- Students from Amman, along with seven adult chaperones, and other visitors were visiting hot springs near the Dead Sea on Thursday when they were swept away by flashfloods
- Civil Defense officials placed the final death toll at 21, with dozens injured
AMMAN: A teacher has described the moment a flash flood engulfed a school trip near the Dead Sea in Jordan and swept 21 people, mainly children, to their death.
“The water and mud levels kept on rising, and we tried to find a safe refuge,” Majd Al-Sharari said. “But some students who were walking in a stream were washed away.”
Jordanian civil defense officials said on Saturday there had been no further calls reporting people missing after Thursday’s flood, and the search for survivors and bodies had ended.
The party from Victoria College in Amman had been visiting the popular Wadi Zarqa Ma’in tourist site. Al-Sharari said the trip was organized by a private company with three tour guides.
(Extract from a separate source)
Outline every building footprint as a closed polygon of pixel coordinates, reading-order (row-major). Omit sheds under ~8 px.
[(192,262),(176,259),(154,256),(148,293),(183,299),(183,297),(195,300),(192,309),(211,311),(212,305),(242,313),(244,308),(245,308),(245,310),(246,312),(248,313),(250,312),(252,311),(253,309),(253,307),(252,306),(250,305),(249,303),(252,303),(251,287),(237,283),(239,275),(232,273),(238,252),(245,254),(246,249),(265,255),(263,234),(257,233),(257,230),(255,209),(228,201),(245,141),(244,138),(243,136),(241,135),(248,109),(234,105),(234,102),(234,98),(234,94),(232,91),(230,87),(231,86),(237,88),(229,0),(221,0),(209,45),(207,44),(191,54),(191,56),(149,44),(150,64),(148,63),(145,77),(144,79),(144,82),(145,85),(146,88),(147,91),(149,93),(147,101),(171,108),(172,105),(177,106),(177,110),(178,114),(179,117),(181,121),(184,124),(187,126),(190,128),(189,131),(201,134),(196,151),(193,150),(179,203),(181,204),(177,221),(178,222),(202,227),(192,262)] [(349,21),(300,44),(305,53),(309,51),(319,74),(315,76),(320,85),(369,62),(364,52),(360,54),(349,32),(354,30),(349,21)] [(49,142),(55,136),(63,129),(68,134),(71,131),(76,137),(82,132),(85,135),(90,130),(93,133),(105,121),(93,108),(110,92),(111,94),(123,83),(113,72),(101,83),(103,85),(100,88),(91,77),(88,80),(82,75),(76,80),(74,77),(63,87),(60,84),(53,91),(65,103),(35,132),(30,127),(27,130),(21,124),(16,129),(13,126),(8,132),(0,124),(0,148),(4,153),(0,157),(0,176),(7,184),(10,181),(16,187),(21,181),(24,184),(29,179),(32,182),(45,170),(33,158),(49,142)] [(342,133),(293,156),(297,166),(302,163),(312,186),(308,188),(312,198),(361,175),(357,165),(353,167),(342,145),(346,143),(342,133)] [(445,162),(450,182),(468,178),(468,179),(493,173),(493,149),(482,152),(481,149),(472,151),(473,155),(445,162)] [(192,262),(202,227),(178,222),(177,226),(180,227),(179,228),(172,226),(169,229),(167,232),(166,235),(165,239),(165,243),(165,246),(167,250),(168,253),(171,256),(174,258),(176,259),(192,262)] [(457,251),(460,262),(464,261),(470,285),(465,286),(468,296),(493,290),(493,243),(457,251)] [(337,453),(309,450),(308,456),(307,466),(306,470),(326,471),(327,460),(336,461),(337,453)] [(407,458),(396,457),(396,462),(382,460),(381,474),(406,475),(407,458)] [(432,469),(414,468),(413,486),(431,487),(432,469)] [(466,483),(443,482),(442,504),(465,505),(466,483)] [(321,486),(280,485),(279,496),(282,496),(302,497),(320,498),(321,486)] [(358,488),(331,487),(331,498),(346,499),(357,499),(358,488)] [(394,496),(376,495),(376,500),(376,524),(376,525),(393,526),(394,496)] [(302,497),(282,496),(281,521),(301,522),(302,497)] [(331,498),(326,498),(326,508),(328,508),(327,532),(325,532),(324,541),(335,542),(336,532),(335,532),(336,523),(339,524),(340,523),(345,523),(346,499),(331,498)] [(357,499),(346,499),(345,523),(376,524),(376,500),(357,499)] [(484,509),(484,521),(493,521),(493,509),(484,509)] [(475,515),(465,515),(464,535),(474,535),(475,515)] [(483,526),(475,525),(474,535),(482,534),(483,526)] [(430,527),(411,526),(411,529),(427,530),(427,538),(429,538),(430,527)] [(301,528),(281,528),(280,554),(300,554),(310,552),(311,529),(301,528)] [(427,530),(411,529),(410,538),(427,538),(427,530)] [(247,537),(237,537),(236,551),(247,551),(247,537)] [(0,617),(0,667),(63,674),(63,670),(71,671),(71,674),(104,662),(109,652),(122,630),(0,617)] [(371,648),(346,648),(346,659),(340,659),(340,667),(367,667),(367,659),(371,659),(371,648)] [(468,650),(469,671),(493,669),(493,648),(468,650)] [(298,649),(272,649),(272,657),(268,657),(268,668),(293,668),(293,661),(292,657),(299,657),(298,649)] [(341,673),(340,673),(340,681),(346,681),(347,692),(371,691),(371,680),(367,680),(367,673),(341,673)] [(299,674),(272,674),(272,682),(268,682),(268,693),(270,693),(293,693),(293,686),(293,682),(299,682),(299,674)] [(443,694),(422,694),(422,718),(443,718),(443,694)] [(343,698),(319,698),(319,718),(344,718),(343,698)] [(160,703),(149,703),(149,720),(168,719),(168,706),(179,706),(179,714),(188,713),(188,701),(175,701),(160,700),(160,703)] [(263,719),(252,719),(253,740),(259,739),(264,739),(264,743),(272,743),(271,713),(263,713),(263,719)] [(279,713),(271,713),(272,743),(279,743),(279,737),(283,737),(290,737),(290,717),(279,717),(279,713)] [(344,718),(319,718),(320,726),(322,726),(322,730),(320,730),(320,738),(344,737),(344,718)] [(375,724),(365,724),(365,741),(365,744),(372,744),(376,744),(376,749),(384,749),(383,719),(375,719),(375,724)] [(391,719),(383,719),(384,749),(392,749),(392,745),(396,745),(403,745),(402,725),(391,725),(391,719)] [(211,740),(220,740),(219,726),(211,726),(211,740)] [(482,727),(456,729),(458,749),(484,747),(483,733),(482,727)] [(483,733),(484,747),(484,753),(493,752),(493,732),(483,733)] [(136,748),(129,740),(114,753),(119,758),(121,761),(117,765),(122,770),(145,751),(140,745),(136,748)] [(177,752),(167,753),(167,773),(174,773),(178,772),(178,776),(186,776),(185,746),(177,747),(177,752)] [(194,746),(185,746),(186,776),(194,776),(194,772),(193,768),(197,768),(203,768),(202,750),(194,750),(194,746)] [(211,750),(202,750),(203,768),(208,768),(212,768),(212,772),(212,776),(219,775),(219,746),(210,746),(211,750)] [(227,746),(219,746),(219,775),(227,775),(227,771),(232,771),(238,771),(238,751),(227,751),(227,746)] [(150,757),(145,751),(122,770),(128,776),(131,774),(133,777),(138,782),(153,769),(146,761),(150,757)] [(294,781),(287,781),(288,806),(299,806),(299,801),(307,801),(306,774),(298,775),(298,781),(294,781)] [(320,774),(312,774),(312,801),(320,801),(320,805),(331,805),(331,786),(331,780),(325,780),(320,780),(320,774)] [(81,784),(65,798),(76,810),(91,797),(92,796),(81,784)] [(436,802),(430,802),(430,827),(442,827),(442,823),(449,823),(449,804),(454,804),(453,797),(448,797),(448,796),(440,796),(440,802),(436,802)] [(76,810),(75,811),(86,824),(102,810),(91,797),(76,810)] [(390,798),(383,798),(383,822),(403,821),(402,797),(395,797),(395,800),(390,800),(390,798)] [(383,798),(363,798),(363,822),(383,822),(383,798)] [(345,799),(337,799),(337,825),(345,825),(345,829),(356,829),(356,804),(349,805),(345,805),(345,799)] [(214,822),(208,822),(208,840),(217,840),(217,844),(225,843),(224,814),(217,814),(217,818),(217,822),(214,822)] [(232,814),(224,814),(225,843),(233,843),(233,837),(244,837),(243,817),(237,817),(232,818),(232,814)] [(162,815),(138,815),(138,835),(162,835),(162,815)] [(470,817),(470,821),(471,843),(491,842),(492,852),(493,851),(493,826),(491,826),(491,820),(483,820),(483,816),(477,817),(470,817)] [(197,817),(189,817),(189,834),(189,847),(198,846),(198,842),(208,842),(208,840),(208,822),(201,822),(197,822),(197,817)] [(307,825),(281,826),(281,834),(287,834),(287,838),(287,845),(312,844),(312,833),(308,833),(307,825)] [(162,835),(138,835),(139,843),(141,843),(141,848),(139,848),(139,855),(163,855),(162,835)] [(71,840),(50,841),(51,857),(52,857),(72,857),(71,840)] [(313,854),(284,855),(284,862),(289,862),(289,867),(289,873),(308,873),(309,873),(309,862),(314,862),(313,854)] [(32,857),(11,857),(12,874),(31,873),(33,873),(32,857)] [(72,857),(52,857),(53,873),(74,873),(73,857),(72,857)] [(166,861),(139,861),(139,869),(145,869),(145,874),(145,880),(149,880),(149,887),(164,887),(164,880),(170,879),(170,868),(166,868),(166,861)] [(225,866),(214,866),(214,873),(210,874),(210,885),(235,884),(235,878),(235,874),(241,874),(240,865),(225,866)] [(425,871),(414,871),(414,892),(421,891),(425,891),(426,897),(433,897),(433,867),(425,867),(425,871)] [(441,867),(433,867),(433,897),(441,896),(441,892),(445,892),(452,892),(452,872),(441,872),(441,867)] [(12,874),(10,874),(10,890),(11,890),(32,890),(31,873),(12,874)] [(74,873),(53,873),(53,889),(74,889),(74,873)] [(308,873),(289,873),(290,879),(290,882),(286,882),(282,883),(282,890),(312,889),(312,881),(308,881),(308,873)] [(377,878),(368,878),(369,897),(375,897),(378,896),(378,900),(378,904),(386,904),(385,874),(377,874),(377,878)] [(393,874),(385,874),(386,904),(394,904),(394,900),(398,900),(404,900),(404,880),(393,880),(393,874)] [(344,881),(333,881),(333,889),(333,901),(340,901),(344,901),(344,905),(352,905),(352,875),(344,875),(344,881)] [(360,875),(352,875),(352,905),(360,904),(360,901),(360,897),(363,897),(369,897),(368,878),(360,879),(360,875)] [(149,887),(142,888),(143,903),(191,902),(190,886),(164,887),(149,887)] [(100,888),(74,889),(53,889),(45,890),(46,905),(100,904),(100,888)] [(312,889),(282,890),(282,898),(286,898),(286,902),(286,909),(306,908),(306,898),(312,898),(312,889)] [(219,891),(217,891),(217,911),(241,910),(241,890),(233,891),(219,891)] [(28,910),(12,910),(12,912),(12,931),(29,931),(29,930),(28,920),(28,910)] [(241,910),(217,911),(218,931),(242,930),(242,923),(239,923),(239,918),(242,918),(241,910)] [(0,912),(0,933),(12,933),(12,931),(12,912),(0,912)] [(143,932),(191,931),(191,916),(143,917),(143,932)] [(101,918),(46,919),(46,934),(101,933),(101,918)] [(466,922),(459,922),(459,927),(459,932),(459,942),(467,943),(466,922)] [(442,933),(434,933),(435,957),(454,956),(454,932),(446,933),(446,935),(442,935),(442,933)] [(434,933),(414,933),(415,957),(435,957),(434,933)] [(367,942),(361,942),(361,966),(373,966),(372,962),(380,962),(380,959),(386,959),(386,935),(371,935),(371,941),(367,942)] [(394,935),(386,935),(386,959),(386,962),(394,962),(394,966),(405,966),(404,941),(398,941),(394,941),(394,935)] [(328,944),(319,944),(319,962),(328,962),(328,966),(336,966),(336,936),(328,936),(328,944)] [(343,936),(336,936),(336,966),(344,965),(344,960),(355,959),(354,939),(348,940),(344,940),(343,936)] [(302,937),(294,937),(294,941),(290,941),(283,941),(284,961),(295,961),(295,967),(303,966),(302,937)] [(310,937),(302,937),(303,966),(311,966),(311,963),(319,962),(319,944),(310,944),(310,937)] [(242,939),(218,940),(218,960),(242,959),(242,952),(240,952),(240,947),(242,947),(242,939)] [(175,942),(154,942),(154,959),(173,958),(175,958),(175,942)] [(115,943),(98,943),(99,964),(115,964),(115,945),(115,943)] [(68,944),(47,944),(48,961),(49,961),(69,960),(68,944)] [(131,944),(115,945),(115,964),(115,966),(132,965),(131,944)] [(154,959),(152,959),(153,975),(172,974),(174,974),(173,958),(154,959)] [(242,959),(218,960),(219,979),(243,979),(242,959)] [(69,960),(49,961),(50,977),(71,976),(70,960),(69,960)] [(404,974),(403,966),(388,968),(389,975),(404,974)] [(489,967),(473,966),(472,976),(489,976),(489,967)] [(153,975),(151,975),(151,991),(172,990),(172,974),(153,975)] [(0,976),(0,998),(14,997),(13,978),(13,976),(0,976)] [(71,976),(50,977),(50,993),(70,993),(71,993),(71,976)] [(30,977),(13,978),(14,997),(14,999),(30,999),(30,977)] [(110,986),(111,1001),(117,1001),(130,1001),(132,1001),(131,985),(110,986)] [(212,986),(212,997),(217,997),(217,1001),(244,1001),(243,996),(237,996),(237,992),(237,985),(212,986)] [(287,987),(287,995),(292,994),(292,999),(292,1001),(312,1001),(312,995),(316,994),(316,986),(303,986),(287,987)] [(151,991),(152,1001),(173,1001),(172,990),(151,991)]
After four hours the rain began to pour down and the group decided to return to Amman, she said — but the flood took them by surprise.
She managed to get some children to high ground, but the rocks were disappearing as the water level rose and they were left stranded.
“The moments passed like years,” she said. The tour guides had given instructions not to carry anything with them, so no one with her had any means of communication.
“We were waiting for the flow to stop and the rising water to recede,” she said. “By 6:30 p.m. we finally saw a man approaching us, that is when we gave a sigh of relief and realized that rescue was on its way.”